* _Exercise brief_
Pictures stay out of the copy, and everything else in the data below is repeated exactly.

_ _ _ _

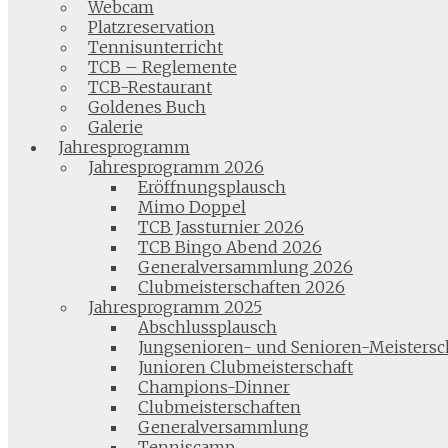
Webcam
Platzreservation
Tennisunterricht
TCB – Reglemente
TCB-Restaurant
Goldenes Buch
Galerie
Jahresprogramm
Jahresprogramm 2026
Eröffnungsplausch
Mimo Doppel
TCB Jassturnier 2026
TCB Bingo Abend 2026
Generalversammlung 2026
Clubmeisterschaften 2026
Jahresprogramm 2025
Abschlussplausch
Jungsenioren- und Senioren-Meistersc
Junioren Clubmeisterschaft
Champions-Dinner
Clubmeisterschaften
Generalversammlung
Tenniscamp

_ _ _ _

* _Answer space_
Webcam
Platzreservation
Tennisunterricht
TCB – Reglemente
TCB-Restaurant
Goldenes Buch
Galerie
Jahresprogramm
Jahresprogramm 2026
Eröffnungsplausch
Mimo Doppel
TCB Jassturnier 2026
TCB Bingo Abend 2026
Generalversammlung 2026
Clubmeisterschaften 2026
Jahresprogramm 2025
Abschlussplausch
Jungsenioren- und Senioren-Meistersc
Junioren Clubmeisterschaft
Champions-Dinner
Clubmeisterschaften
Generalversammlung
Tenniscamp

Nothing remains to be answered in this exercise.